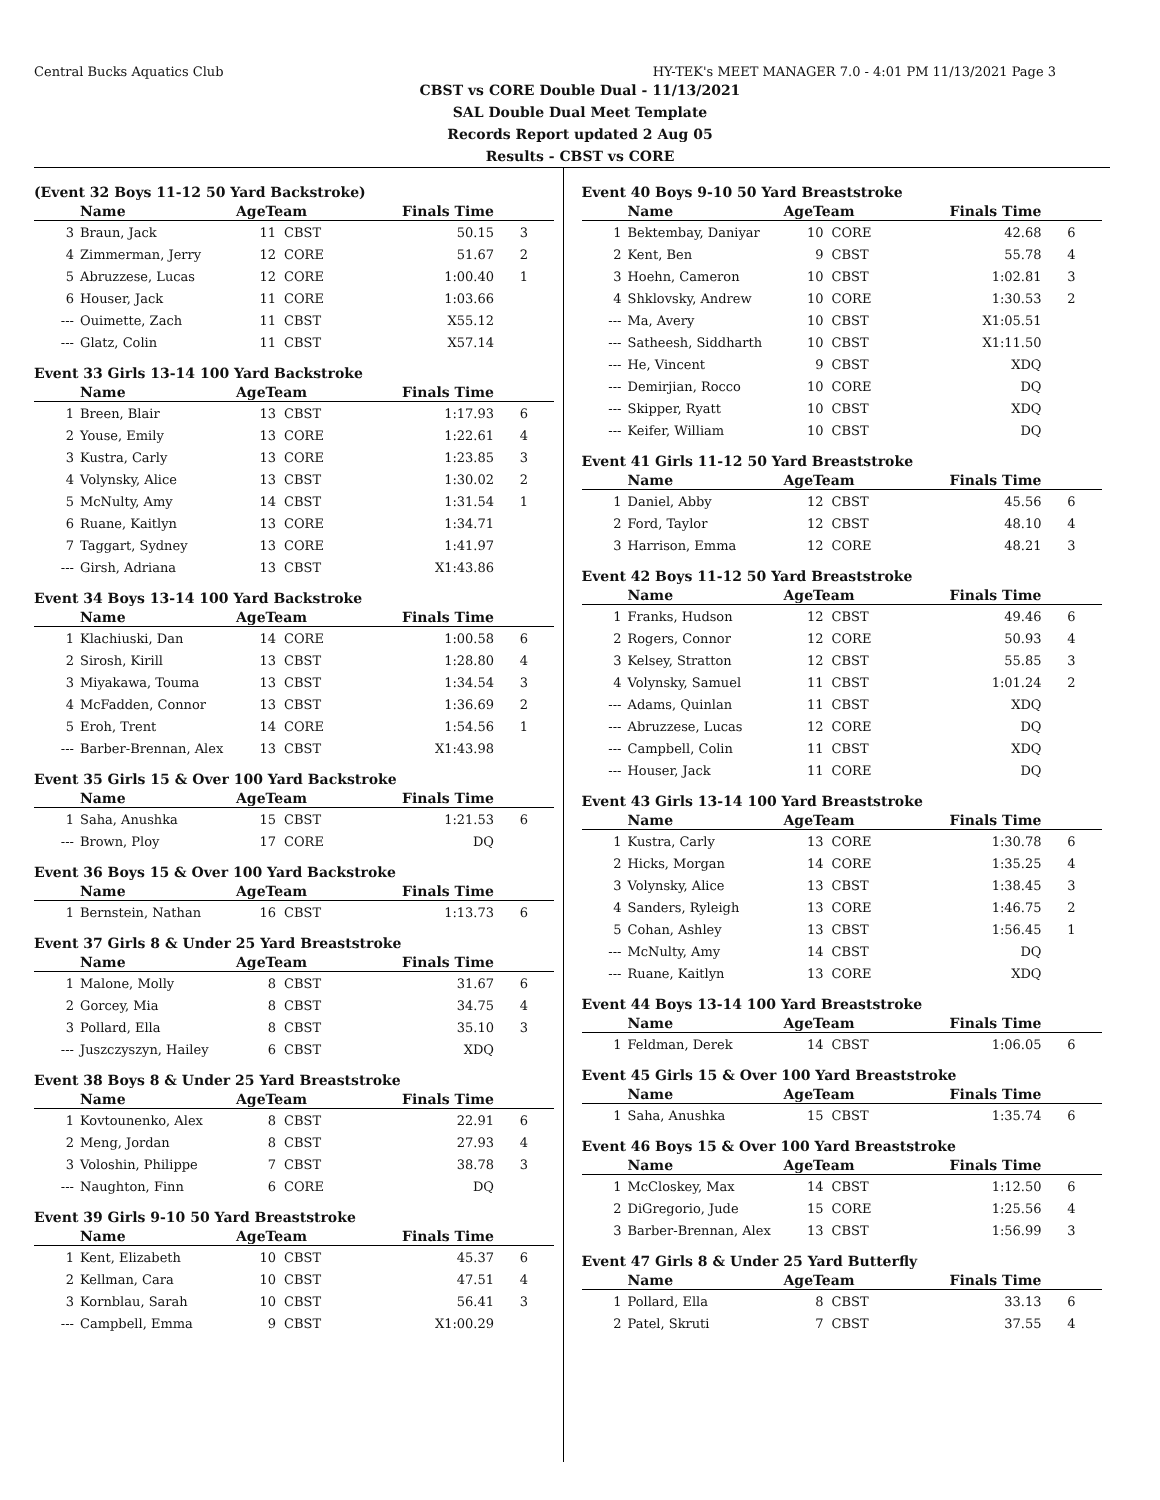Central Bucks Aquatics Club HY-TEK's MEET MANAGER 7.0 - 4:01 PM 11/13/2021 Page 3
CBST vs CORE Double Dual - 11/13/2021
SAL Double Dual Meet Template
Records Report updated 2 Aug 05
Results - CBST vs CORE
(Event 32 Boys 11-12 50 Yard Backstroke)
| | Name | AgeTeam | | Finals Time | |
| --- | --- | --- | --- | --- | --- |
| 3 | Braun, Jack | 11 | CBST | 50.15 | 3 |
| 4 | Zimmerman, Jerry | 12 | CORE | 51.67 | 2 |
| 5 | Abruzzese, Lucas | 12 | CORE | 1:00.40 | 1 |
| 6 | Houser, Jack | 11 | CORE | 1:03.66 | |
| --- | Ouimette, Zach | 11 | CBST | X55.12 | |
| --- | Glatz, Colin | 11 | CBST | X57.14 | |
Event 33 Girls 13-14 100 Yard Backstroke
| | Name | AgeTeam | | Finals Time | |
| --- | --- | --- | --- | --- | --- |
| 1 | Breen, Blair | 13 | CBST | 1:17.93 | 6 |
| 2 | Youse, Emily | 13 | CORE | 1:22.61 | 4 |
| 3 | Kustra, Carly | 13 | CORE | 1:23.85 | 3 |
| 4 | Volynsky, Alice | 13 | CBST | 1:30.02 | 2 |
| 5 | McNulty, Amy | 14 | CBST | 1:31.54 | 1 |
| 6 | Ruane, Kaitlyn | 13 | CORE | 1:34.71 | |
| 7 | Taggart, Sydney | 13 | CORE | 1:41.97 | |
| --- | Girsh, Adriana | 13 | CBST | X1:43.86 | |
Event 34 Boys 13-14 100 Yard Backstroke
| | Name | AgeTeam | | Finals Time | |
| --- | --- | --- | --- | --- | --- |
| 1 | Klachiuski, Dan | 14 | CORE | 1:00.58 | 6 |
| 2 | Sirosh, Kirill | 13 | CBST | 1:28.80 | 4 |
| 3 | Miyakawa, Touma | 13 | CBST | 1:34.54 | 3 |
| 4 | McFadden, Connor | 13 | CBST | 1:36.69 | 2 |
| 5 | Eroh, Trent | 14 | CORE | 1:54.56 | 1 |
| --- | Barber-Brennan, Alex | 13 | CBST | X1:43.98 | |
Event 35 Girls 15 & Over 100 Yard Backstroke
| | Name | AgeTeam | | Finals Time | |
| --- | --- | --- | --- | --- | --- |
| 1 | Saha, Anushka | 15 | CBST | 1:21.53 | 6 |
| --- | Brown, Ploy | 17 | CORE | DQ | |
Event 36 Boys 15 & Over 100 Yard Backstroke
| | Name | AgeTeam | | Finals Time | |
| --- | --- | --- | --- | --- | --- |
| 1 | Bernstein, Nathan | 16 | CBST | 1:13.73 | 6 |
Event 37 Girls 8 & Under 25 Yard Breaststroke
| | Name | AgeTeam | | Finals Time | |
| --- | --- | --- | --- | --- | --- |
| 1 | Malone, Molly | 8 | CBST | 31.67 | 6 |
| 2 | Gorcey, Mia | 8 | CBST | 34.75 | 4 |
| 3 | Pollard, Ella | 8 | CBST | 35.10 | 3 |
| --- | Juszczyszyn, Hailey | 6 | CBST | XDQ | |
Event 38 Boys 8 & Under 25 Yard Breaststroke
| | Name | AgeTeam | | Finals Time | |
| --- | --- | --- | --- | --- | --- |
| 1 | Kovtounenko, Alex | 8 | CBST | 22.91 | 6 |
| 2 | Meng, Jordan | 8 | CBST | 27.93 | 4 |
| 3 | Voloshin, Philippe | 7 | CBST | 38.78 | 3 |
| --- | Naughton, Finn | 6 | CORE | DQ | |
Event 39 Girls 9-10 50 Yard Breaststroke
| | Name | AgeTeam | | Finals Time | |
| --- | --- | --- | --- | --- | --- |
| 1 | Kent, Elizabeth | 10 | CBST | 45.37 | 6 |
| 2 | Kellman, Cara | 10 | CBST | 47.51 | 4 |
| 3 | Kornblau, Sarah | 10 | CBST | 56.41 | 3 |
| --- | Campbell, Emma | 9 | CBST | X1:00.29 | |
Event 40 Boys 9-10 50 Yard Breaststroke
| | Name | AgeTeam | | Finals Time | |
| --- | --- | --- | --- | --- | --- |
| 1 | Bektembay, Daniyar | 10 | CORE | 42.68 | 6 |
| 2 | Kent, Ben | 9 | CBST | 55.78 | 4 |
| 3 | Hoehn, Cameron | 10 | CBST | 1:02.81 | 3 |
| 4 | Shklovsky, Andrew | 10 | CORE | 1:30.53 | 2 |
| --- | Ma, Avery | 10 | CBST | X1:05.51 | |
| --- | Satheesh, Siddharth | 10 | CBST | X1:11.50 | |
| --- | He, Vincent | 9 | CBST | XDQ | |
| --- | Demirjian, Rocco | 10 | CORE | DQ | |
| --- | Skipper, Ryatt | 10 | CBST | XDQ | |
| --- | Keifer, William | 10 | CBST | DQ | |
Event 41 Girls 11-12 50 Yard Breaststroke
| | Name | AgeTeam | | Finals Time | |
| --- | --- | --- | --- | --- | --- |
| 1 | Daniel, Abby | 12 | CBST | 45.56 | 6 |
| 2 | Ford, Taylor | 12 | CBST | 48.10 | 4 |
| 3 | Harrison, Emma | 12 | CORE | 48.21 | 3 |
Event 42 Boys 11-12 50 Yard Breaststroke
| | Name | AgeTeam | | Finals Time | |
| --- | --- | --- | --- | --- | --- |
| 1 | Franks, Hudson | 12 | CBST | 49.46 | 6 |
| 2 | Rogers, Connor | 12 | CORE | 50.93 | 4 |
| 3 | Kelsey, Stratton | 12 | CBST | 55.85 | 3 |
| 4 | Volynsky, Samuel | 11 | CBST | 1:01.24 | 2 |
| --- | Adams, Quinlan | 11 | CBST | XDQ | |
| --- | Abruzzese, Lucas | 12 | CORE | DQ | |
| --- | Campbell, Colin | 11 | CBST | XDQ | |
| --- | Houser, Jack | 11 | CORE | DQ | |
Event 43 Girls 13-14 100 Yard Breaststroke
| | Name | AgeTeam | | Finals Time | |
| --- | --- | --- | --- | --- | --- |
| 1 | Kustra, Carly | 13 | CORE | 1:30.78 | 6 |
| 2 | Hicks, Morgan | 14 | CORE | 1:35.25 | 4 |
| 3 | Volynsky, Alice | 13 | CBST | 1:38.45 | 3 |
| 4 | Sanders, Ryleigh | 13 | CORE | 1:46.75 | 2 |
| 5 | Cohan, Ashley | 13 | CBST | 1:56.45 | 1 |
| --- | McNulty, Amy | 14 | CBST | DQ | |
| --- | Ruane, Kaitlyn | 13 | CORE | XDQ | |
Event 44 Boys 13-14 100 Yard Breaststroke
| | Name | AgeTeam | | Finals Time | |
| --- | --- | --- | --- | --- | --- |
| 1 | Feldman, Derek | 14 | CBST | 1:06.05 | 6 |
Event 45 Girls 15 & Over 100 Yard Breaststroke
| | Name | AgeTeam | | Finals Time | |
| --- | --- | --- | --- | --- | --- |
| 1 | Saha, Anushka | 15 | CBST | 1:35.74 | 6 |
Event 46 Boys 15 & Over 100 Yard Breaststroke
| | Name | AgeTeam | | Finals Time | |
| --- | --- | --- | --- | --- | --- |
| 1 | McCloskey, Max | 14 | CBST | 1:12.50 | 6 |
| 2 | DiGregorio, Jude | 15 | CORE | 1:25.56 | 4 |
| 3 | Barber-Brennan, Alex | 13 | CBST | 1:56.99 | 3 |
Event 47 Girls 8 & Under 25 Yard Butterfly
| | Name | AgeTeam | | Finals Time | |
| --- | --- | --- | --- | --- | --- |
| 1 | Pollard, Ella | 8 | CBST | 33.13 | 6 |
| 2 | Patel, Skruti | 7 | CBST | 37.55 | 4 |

-*-*-

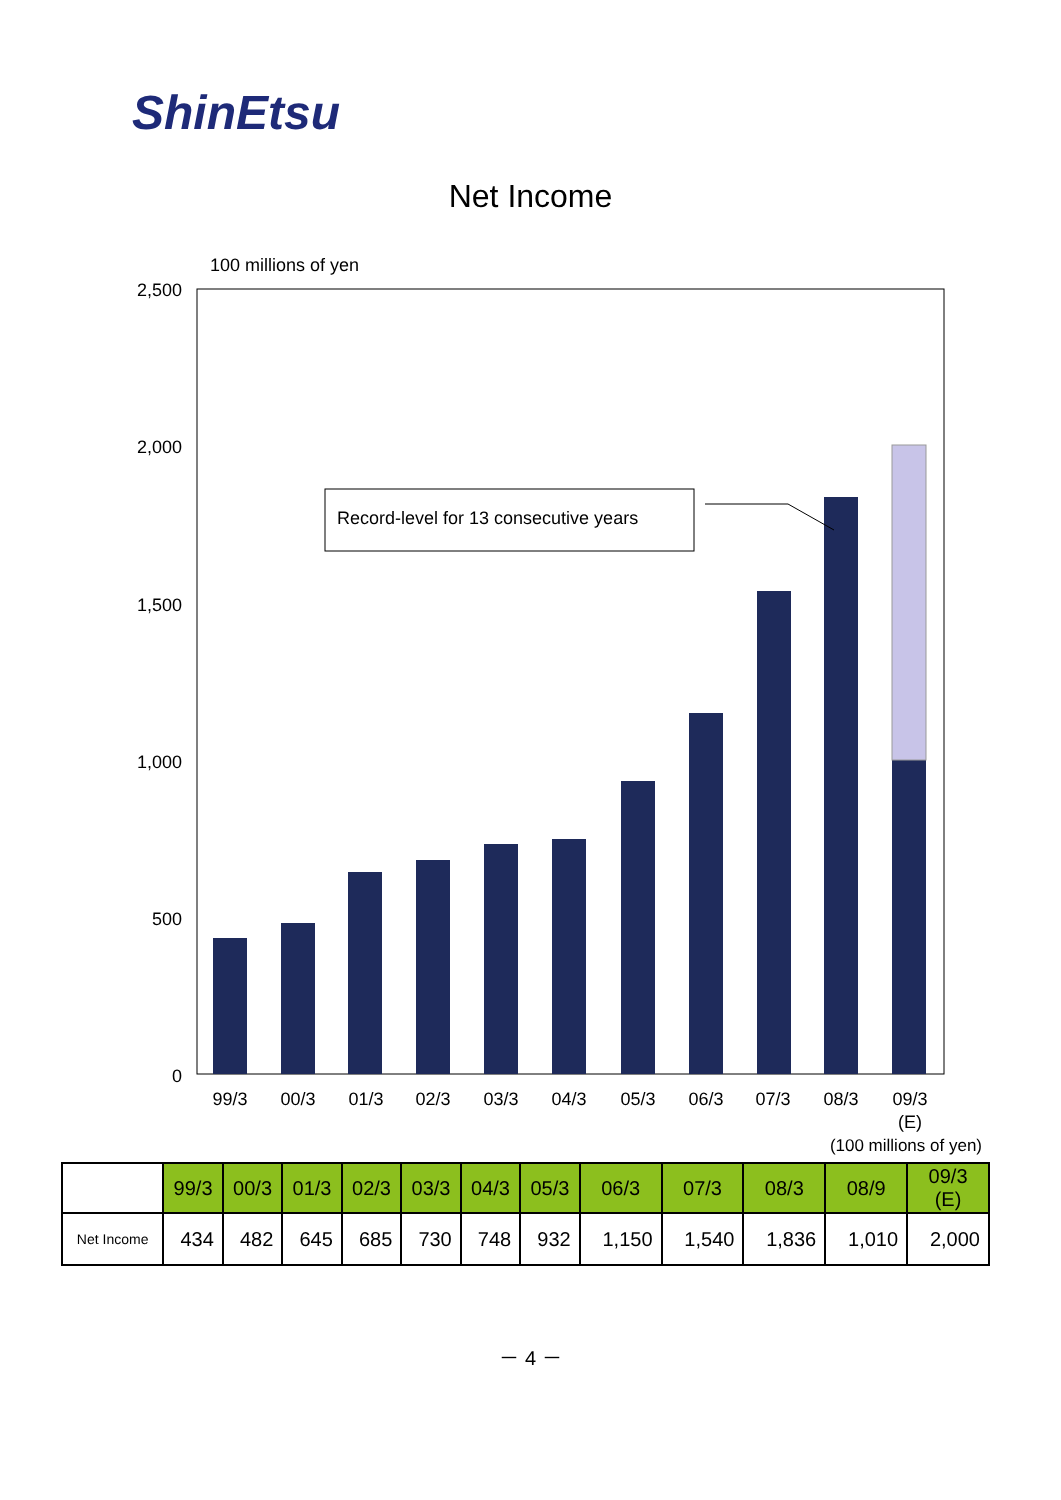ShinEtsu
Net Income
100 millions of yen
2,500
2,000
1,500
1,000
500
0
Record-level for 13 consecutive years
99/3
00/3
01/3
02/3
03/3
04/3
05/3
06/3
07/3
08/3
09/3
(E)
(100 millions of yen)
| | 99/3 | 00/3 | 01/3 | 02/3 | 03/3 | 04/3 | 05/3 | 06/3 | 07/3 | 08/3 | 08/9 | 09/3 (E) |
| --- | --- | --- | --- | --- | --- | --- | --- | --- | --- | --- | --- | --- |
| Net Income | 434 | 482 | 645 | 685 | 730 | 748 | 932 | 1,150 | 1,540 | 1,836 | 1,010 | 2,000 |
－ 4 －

-*-*-

== Exercise brief ==
Find the word "Brennan" in the listing above, then copy each line where it turns up.

== Result ==
| --- | Barber-Brennan, Alex | 13 | CBST | X1:43.98 | |
| 3 | Barber-Brennan, Alex | 13 | CBST | 1:56.99 | 3 |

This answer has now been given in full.